Les proches justement sont de plus en plus impliqués dans la prise en charge: «Leur regard est précieux pour le diagnostic et c’est en grande partie d’eux dont dépend le maintien à domicile des patients. Rudement mis à l’épreuve au quotidien, ils ont eux aussi besoin d’information et de soutien», alerte Marie-Hélène Laouadi, infirmière de liaison du Réseau Santé Région Lausanne en charge d’une consultation spécifique pour les proches au Centre Leenaards de la mémoire au CHUV.

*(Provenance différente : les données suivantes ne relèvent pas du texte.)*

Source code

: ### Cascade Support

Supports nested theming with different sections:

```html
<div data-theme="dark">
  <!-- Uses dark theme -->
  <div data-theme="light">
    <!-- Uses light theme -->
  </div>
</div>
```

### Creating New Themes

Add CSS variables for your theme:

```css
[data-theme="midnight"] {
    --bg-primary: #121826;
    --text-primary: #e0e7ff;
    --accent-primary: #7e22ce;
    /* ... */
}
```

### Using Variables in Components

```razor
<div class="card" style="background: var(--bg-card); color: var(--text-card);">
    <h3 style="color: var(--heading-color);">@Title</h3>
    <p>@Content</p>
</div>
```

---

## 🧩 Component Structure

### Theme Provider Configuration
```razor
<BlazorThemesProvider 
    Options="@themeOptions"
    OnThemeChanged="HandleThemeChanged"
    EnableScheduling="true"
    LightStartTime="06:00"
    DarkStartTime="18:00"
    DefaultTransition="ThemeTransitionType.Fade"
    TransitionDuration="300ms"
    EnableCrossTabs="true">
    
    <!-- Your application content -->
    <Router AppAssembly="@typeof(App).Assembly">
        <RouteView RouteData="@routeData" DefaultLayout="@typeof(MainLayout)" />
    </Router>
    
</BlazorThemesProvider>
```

Des initiatives pour une prise en charge précoce
A l’aube de la journée mondiale Alzheimer 2015, pas de traitement encore pour stopper la maladie, mais un impératif: casser un cercle vicieux dramatique. «La moitié des personnes atteintes de démence ne sont pas diagnostiquées, déplore Birgitta Martensson, directrice de l’Association Alzheimer Suisse. La plupart tardent à consulter pour des raisons liées à la peur de se voir confirmer la perte de mémoire et par crainte de la stigmatisation.» Un délai pendant lequel les troubles s’aggravent et les proches s’épuisent. Et de poursuivre: «A condition d’être conseillés et accompagnés au plus tôt, la personne atteinte et ses proches ont encore de belles années devant eux! Cette approche implique également la société dans son ensemble.» Parmi les nouvelles initiatives de l’Association Alzheimer Suisse: un travail de proximité avec les communes et un site d’information pour le grand public (www.memo-info.ch).
Appel aux patients
Le combat continue donc et ne peut se faire qu’en associant les forces. Au sein des familles, mais pas seulement. Les patients ont besoin de la recherche, et la recherche, des patients! «En acceptant les examens proposés pour leur diagnostic, les malades contribuent aussi à faire avancer les connaissances», signale le Pr Démonet. De quoi s’agit-il? Prise de sang à la recherche de possibles biomarqueurs caractéristiques de la maladie, ponction lombaire pour détecter la présence de peptide bêta-amyloïde ou de protéines tau anormales (autre indice de la maladie), ou encore imagerie médicale pour observer les fameuses plaques amyloïdes. Et le spécialiste de conclure: «Percer le mystère des mécanismes à l’origine de la maladie sera la condition sine qua non pour en trouver le remède.»